"The officers, and especially the Mensheviki and the
Socialist Revolutionaries, are trying deliberately to cripple the
Bolsheviki. Our papers are not allowed to circulate in the trenches.
Our speakers are arrested-"
"Why don't you speak about the lack of bread?" shouted another
soldier.
"Man shall not live by bread alone," answered Tchudnovsky, sternly....
Followed him an officer, delegate from the Vitebsk Soviet, a
Menshevik _oboronetz._ "It isn't the question of who has the power.
The trouble is not with the Government, but with the war.... and the
war must be won before any change-" At this, hoots and ironical
cheers. "These Bolshevik agitators are demagogues!" The hall rocked
with laughter. "Let us for a moment forget the class struggle-" But
he got no farther. A voice yelled, "Don't you wish we would!"

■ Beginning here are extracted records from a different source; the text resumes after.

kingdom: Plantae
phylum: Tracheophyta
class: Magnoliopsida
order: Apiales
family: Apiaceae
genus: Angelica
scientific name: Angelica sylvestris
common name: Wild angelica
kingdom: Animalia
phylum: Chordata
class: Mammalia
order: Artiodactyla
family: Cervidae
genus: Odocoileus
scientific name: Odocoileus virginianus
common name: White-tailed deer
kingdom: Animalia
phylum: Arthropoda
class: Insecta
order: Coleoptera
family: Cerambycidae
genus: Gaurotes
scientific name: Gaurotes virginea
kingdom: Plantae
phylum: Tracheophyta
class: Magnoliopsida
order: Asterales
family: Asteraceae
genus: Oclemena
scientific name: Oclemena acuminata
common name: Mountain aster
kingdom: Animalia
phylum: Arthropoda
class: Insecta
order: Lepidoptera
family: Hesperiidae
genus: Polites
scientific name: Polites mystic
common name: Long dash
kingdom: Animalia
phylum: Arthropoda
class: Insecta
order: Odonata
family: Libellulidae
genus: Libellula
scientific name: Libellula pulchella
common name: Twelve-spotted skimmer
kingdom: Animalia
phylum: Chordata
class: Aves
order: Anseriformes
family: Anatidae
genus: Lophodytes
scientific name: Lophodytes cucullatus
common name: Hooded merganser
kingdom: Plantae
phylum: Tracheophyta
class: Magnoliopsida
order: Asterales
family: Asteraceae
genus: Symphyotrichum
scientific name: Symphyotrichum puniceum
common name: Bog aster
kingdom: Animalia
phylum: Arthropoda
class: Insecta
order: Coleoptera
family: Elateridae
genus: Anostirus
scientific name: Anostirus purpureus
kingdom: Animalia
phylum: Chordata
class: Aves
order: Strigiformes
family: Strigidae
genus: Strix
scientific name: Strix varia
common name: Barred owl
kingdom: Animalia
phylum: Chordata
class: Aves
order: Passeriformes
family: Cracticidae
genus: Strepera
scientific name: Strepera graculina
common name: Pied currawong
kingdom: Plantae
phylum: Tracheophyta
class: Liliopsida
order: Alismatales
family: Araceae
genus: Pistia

Petrograd presented a curious spectacle in those days. In the
factories the committe-rooms were filled with stacks of rifles,
couriers came and went, the Red Guard [*] drilled.... In all the
[* See Notes and Explanations]
barracks meetings every night, and all day long interminable hot
arguments. On the streets the crowds thickened toward gloomy
evening, pouring in slow voluble tides up and down the Nevsky,
fighting for the newspapers.... Hold-ups increased to such an extent
that it was dangerous to walk down side streets.... On the Sadovaya
one afternoon I saw a crowd of several hundred people beat and
trample to death a soldier caught stealing.